ROCKVILLE, MD. The Nuclear Regulatory Commission has decided not to come down hard on FirstEnergy Corp. for holding back on contradictory information the utility had gathered about the near-rupture of Davis-Besse's old reactor head in 2002, letting the utility off with what is effectively a warning.

The federal agency's headquarters in this Washington suburb today issued an order requiring FirstEnergy Nuclear Operating Co. to improve employee training in communications by Nov. 30, and to hire outside consultants to analyze the utility's progress in that area in 2008 and 2009. It also ordered the company to develop a formal review procedure for technical reports created for non-regulatory purposes to better recognize what should be instantly shared with the NRC.

The NRC made it clear since issuing a "Demand for Information" in May that it was irked by FirstEnergy Corp.'s three-month delay in releasing the two documents, prepared by outside consultants to help bolster the utility's arbitration case over a $200 million insurance claim. The agency said it had the authority to impose hefty fines or sanctions up to and including license suspension under that process.

One of the documents in particular, a 661-page report, had potential nationwide ramifications for safety operations at other nuclear plants because of how it attempts to portray the Davis-Besse incident as a fluke.
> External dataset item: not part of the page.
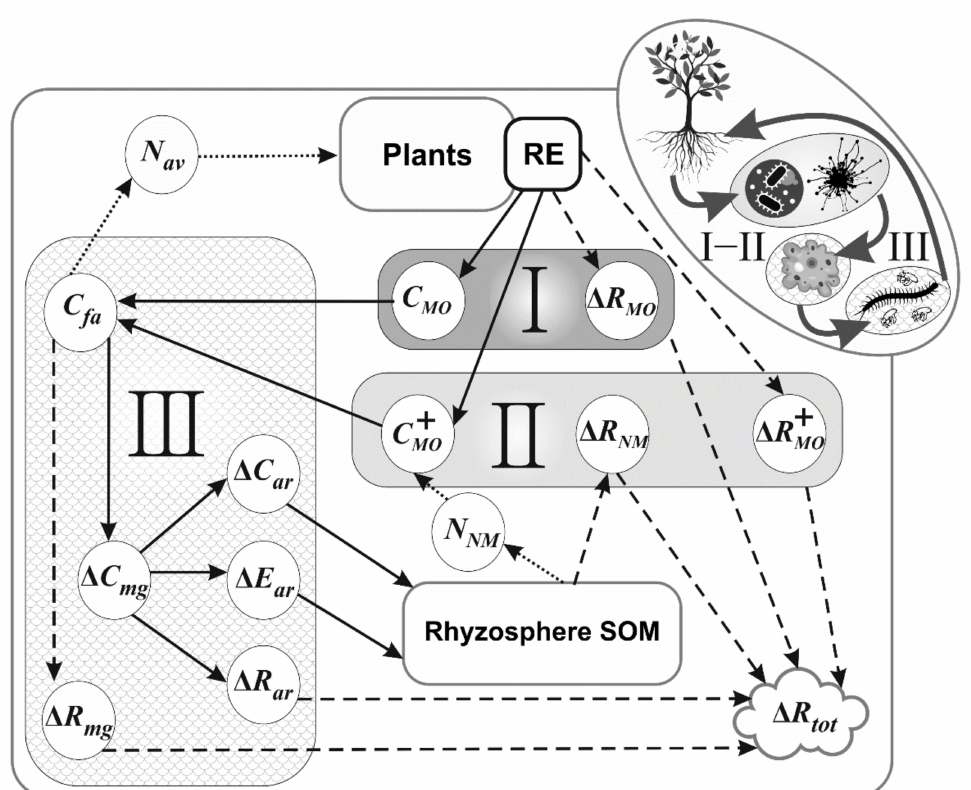
Figure 1. Conceptual structure of the rhizosphere priming model. “I” is a subroutine of root exudate (RE) consumption by microorganisms; “II” is a subroutine of nitrogen mining, and “III” refers to the soil fauna food web. The symbols are the same as in the equations in the “Model description”: “ C i ” is carbon of microorganisms and fauna biomass; “ R i ” relates to the respiration of soil biota; “ N i ” is nitrogen; “ E ” is faunal excrements. Symbol ∆ relates to the rate of the processes. Subscripts in symbols: “ MO ”—microorganisms; “NM” —nitrogen mining; “ fa ”—food for fauna; “ mg ”—microbial grazers; “ ar” —arthropods; “ tot” —total. ∆ R + is a microbial respiration at the consumption of MO excessive C of exudates. The growth of microbial biomass owing to root exudation and change of food web components are represented with solid lines, the microbial and faunal respiration with dashed lines, the nitrogen mining and N release processes with dotted line. All is in carbon (C) or nitrogen (N) mass units. The formation and flow of microbial necromass to the rhizosphere SOM is not represented here. Input and output variables of the model are represented in Table 1. The model has a daily time step. All flows (denoted with ∆ in the equations below) are calculated first, and after that the pools are changed at a single step. The parameters of the model are represented in Table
Its conclusions contradicted earlier research by both FirstEnergy and the federal government, which had agreed years ago that safety was compromised at Davis-Besse because of neglected maintenance.

The report prompted the NRC to verify no other plants were on the verge of what happened at Davis-Besse in 2002, the closest the United States had come to having radioactive steam formed in containment since the half-core meltdown of the Three Mile Island Unit 2 nuclear plant in Pennsylvania in 1979.

FirstEnergy is using the two new reports to seek $200 million in insurance payments for the damaged head.